For teens, texting crowds out books, TV
For today’s teens, “time on digital media has displaced time once spent enjoying a book or watching TV,” concludes Jean Twenge, author of iGen and a San Diego State psychology professor.
“Less than 20 percent of U.S. teens report reading a book, magazine or newspaper daily for pleasure, while more than 80 percent say they use social media every day,” her new study finds.
Twelfth-graders average “nearly two hours a day texting, just over two hours a day on the internet — which included gaming — and just under two hours a day on social media,” said Twenge. There’s not much time for anything else.
“The decline in reading print media was especially steep,” notes Science Daily.
In the early 1990s, 33 percent of 10th-graders said they read a newspaper almost every day. By 2016, that number was only 2 percent. In the late 1970s, 60 percent of 12th-graders said they read a book or magazine almost every day; by 2016, only 16 percent did. Twelfth-graders also reported reading two fewer books each year in 2016 compared with 1976, and approximately one-third did not read a book (including e-books) for pleasure in the year prior to the 2016 survey, nearly triple the number reported in the 1970s.
Teens’ attention spans are too short to read complex texts, said Twenge.
Maryanne Wolf, a cognitive neuroscientist, realized she’d lost “cognitive patience” when she tried rereading a favorite book, writes Laura Miller on Slate. Wolf worried the internet had eroded her “knack for sustained, deep reading,” she writes in Reader, Come Home: The Reading Brain in a Digital World.

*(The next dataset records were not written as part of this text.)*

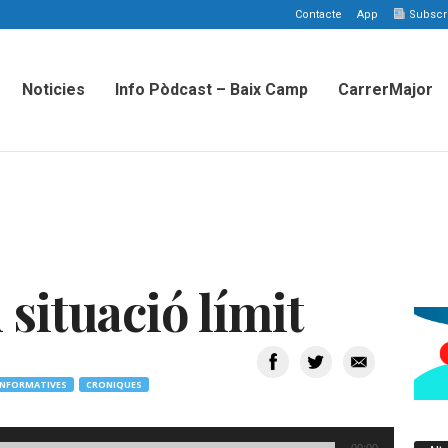
Contacte
App
Subscriu
Noticies
Info Pòdcast – Baix Camp
CarrerMajor
situació límit
INFORMATIVES
CRONIQUES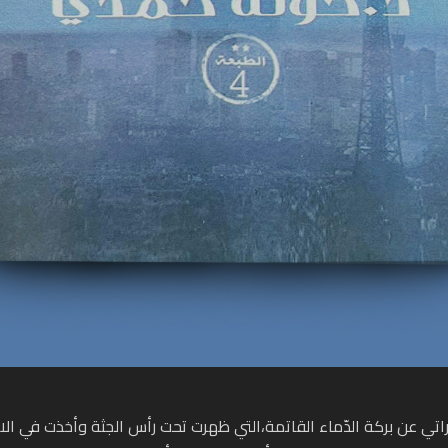
تي عن بركة الدّماء القاتمة،التي ظهرت تحت رأس الجثة وأخذت في الاتسا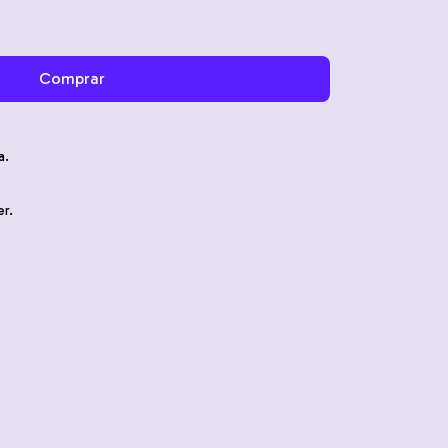
a.
r.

Wolf resolved to allot a set period every day to reread a novel she had loved as a young woman, Hermann Hesse’s Magister Ludi. . . . She had to force herself to wrangle the novel’s “unnecessarily difficult words and sentences whose snakelike constructions obfuscated, rather than illuminated, meaning for me.” The narrative action struck her as intolerably slow.
Nicholas Carr raises the same problem in his 2010 book The Shallows: What the Internet Is Doing to Our Brains, writes Miller.
Whenever he tried to read anything substantial, Carr wrote, “I get fidgety, lose the thread, begin looking for something else to do. … The deep reading that used to come naturally has become a struggle.”
Reader, Come Home includes advice for educators on improving students’ deep-reading skills and digital literacy, writes Miller. Wolf hopes “biliterate” children will achieve fluency “in both the skimming, ‘grasshopper’ style of reading fostered by digital media and the immersive, deep, reflective reading associated with print books.”